She’d never seen him before in her life. How could she have? For as long as she’d known, there had only been the cottage. The trees. The stream. Sometimes she had other memories, things she didn’t understand, but they were more story—or nightmare—than anything else.

“We shall talk when we reach Weltworth.”

As if talk could make sense of this. As if anything the blackguard had to say might stop her terror and bring her home again. How far did he think he could take her before Captain caught up with them? Didn’t he know he’d never get away with this? That she’d flee, one way or another, the second his back was—

“You’ll do well not to seek escape.” As if he sensed her thoughts. “We’ve many a village ahead of us, and unless you should like to sleep on the ground between here and Monbury Manor, I suggest you be sensible.”

“Let me go.”

No answer.

“Please.” Bile edged up her throat. “Please, I beg of you.”

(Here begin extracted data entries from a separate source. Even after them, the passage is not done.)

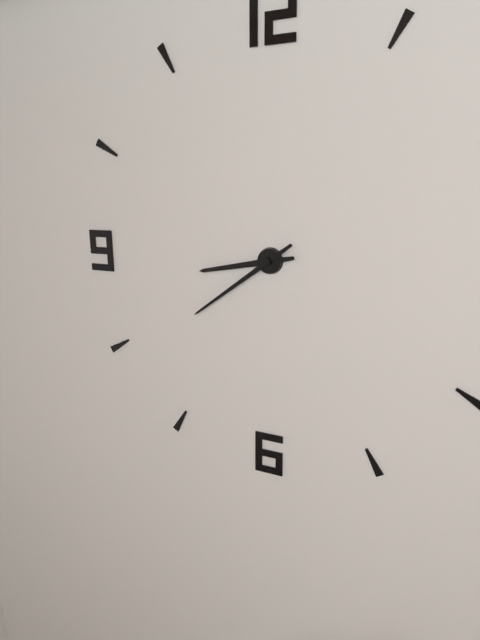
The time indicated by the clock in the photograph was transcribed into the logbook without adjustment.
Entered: 8:39
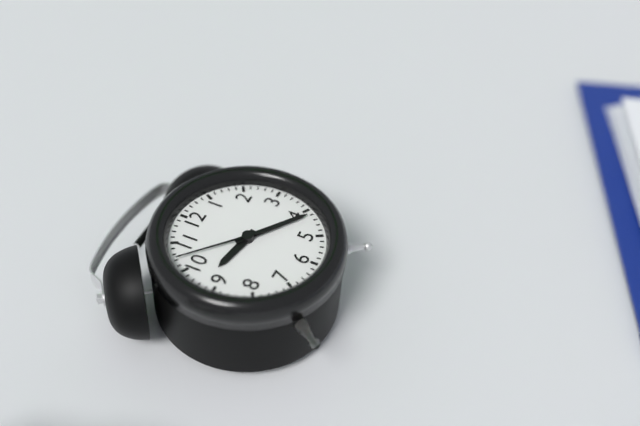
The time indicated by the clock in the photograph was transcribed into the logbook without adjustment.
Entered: 9:21:52
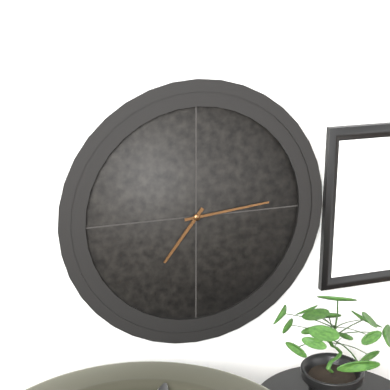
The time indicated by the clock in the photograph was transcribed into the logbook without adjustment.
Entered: 7:14
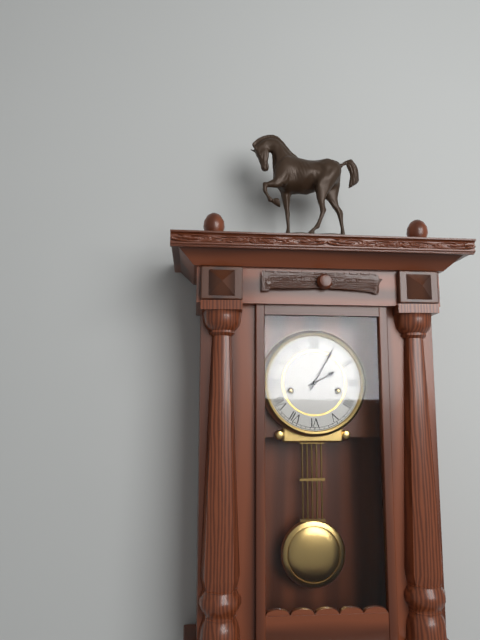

Again, nothing. He urged the horse faster and flexed his wounded hand until the dry blood cracked. “You named the dog?”

What?

“Well, did you?”

“Yes.”

“Fine name. Teach him to fight too, did you?”

She lifted her gaze. The trees were thinning. The wild shrubs were fewer. In the distance, open countryside appeared like foggy brushstrokes of an unfinished painting.

“The road is up ahead.”

Captain would die. Maybe she would too.

“A few minutes more and we shall be on our way to Weltworth.”

Then her beloved forest would be gone.

He should have thought this through. He should have waited for Lord Gillingham to make up his own mind, weigh the consequences, and make the decision himself. But what if the viscount had decided against sending for her? Where did that leave Felton—and his family?

Exactly where they’d been for the last fourteen years, that’s where. That was no place Felton intended to stay. For anyone’s sake.

The hours stretched by in silence, the only noise the clomp of his horse’s hooves and the loud warbles of unseen wrens. But the girl?

Not a sound.

He’d expected tears or questions or demands for freedom, at the very least.

But she just sat there, trapped in his arms, as still as the Grecian statues outside Lord Gillingham’s manor. She was her father’s daughter, truly.

He just didn’t know how to tell her.

The road wound onward through quiet Northumberland countryside, paralleled by stone fences, without sight or sound of another horse or carriage. A few more miles and they’d reach the village of Weltworth. Then what?

He didn’t know. He needed to think. Mayhap it was foolish to take her there, to think that she wouldn’t enlist the help of villagers and try for an escape. But what of his food supply? By tomorrow, they’d be out of provisions. Besides that, his hand needed a sight more than mere water and bandages. How much longer could he handle the reins with this swelling?

Oh well.

The devil with his hand.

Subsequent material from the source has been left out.